東京電力福島第1原発事故の影響で、柏市の清掃工場「南部クリーンセンター」(同市南増尾)の運転が当面休止されることになった。埋め立て量を減らす目的で、灰の体積を濃縮する高性能が災いし、放射能濃度が上昇したためだ。しばらくは、設備が古い「北部クリーンセンター」(同市船戸山高野)で可燃ごみを焼くことになるが、南部センター再開のめどはなく、市幹部は「打つ手がない……」と頭を抱える。【早川健人】

 南部センターの焼却灰から6月、国の埋め立て基準の9倍近い1キロ当たり最高7万800ベクレルの放射性セシウムが検出された。9月6日まで運転を続けた結果、埋め立て処分できない灰は約143トンにまで積み上がり、センター内の保管スペースはあと1月分ほどしかない。北部センターにも、まだ放射性物質の濃度が高かった時期にたまった基準超の灰180トンを保管している。

 市は9月7日、年1回の定期点検のため南部センターの運転を休止した。点検は通常1カ月程度で終わるが、運転を再開すれば埋め立て処分できない灰が増える一方になる。伊原優・環境部長は30日に開かれた地元住民との会合で「国や県、東京電力にも解決を要望しているが、なかなか進んでいない状況」と嘆いた。

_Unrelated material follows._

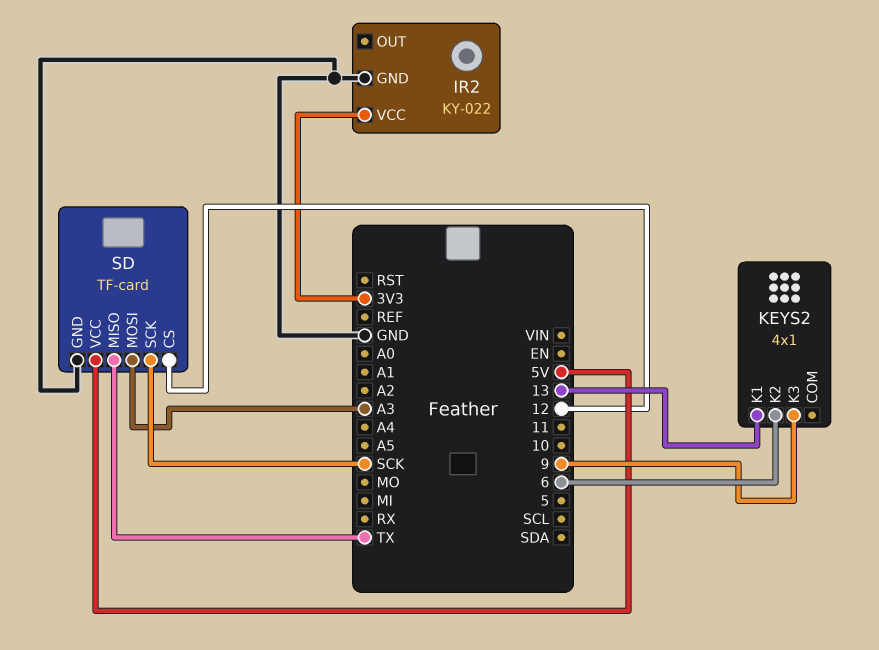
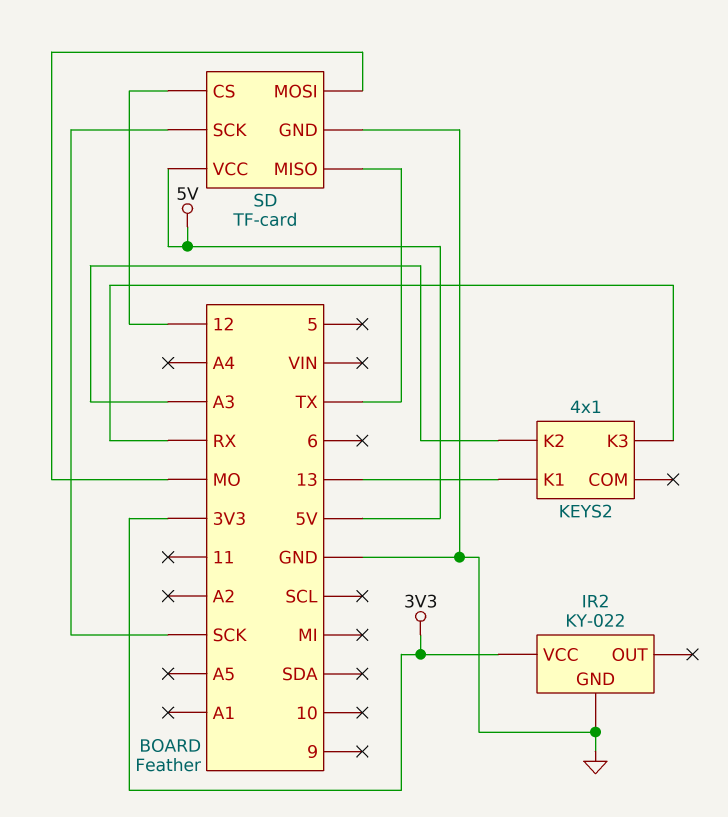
KEYS2 pin K2: 6 -> A3
KEYS2 pin K3: 9 -> RX
SD pin MOSI: A3 -> MO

 市は7月から、放射性物質が付着しやすい草や剪定(せんてい)した枝の分別収集を始め、焼かずに保管して、可燃ごみの灰の濃度を抑えた。草木は北部センター内に約600トン(9月29日現在)、「第二最終処分場」(同市若白毛)内に392トン(同23日現在)あるが、落ち葉が増える秋以降も、年内分いっぱいは保管できる見通しだという。